Where things get trickier is the Hornwood Question and what happens when Wyman starts conflating what’s good for House Manderly and what’s good for the North. On the one hand, Wyman was perfectly happy to play the normal Northern political game when it came to the Hornwood lands. But when Ramsay broke the rules and it didn’t look like Rodrik was going to do anything, Wyman didn’t hesitate to occupy the Hornwood lands “for their own protection.” And that’s the kind of thing that can be politically destabilizing, and you get the sense that, as with Garth Greybeard, the Manderlys were not entirely innocent when it came to their feud with the Peakes.
But…and this is important, they’re still mostly constructive, and as long as their liege lord maintains a firm hand, giving them enough of a return on their good work without giving away the shop, and making sure that the rewards get spread around liberally and the Manderlys are made to play nicely with the others so that jealousy doesn’t give way to feud, they’re a credit to their kingdom.
But when Ramsay broke the rules and it didn’t look like Rodrik was going
to do anything, Wyman didn’t hesitate to occupy the Hornwood lands “for
their own protection.”
I’m not sure Wyman looks as good in that specific situation as he’s being made out to be; my understanding of that timeline is that Rodrik didn’t have time to decide what he was going to do re: events in the east. Ramsay moved on the Hornwood lands, Manderly gets wind of it before Winterfell because of distance and geography, and while he informs Winterfell of what he’s doing he does not waitto see how they respond; he goes in hard after Ramsay before Winterfell could, logistically, even have had a chance to do so. That’s bad form.
But that said… Wyman Manderly is a difficult position, because he has his own lands to protect and a responsibility to his own people.

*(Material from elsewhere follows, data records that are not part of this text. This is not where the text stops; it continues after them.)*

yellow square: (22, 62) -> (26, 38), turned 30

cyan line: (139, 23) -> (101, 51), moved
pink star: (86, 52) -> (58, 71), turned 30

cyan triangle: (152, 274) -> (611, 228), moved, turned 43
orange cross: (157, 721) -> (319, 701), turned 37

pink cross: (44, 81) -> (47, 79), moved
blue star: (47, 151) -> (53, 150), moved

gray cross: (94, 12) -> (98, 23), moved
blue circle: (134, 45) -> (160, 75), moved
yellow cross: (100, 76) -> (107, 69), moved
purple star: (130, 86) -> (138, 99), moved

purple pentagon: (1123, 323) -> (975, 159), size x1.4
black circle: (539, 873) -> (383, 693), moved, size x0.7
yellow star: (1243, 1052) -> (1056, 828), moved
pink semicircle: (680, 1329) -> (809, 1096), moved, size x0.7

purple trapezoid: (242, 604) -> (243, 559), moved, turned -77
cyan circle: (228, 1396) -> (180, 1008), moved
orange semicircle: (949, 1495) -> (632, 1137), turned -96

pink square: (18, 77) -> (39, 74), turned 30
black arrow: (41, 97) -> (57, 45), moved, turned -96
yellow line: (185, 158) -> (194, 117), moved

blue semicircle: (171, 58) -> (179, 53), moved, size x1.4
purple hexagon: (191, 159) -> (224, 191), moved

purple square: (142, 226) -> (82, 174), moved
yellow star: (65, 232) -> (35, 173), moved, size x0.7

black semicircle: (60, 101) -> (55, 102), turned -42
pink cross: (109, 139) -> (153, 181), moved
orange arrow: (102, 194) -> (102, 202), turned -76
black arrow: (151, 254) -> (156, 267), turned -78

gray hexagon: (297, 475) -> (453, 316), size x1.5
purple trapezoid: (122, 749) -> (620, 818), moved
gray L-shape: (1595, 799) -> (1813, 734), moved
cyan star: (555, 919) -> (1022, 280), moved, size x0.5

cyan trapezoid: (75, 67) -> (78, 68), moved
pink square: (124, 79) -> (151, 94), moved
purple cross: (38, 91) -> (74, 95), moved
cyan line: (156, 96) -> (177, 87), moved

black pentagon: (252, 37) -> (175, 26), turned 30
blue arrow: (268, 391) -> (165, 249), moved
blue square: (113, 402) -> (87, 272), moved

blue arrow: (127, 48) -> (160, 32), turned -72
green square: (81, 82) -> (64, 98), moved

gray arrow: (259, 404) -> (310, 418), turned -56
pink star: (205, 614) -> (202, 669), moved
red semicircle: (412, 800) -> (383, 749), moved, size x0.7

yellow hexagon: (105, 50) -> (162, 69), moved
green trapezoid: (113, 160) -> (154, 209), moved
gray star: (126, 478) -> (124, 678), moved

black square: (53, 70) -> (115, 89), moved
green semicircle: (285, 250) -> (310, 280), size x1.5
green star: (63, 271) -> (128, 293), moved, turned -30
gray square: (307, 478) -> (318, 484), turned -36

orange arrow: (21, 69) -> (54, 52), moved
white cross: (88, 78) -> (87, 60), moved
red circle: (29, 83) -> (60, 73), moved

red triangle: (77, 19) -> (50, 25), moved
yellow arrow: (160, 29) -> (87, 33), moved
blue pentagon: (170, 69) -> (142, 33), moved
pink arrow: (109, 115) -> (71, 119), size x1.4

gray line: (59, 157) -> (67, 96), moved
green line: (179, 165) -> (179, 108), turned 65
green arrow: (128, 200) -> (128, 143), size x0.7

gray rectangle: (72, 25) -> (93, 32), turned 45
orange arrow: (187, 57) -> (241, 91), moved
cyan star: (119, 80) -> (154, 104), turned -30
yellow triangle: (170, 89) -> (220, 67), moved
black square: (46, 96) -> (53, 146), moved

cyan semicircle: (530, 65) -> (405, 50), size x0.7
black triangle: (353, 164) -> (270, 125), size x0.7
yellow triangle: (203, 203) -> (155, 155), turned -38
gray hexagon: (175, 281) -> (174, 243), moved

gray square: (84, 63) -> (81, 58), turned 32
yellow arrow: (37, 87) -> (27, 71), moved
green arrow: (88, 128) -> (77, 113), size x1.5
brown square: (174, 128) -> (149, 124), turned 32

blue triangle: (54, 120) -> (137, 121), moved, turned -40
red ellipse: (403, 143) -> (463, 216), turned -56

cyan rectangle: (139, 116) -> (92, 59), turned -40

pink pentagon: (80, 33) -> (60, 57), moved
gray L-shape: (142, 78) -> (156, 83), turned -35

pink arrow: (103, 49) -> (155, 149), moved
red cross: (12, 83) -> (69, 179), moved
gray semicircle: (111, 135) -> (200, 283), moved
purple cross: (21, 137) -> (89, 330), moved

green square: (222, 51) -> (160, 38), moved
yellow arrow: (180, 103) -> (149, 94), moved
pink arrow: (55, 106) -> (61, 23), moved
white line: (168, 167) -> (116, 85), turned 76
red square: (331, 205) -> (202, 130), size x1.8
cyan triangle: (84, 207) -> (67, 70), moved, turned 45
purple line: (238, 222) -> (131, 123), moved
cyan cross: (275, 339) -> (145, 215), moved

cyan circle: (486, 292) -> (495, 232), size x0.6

It can be argued that he should have waited for either permission from his liege lord or for the Bolton’s to actually enter his sphere of influence before acting… but standing on the defensive is a great way to find yourself outmaneuvered and destroyed, and Manderly has to be thinking “if the Dreadfort is willing to seize the Hornwood lands they must think they have the means to make good on that somehow. If I wait, I might find an army marching into my own lands, killing my people and driving them from their homes.”
It’s not entirely unreasonable for him to move on the Hornwood lands first in that situation. If it turns out he’s pre-empting Winterfell, it is nothing an apology can’t fix; no harm, no fall. He’ll withdraw peacefully and be full of genuine, fulsome regret. If it turns out he’s right, he’s arranging for the upcoming conflict to take place well away from his own people and own lands.
Agreed. I don’t want to paint Wyman’s actions wrt to the Hornwood lands as underhanded or malicious. He’s following his imperatives in feudal politics and Rodrik is kind of out to lunch and Ramsay is a really bad actor who can’t be dealt with normally.
It’s more that I’m saying, if that kiind of action becomes a pattern, that’s how you get the situation in the Reach under Garth Greybeard even if everyone involved is well-intentioned.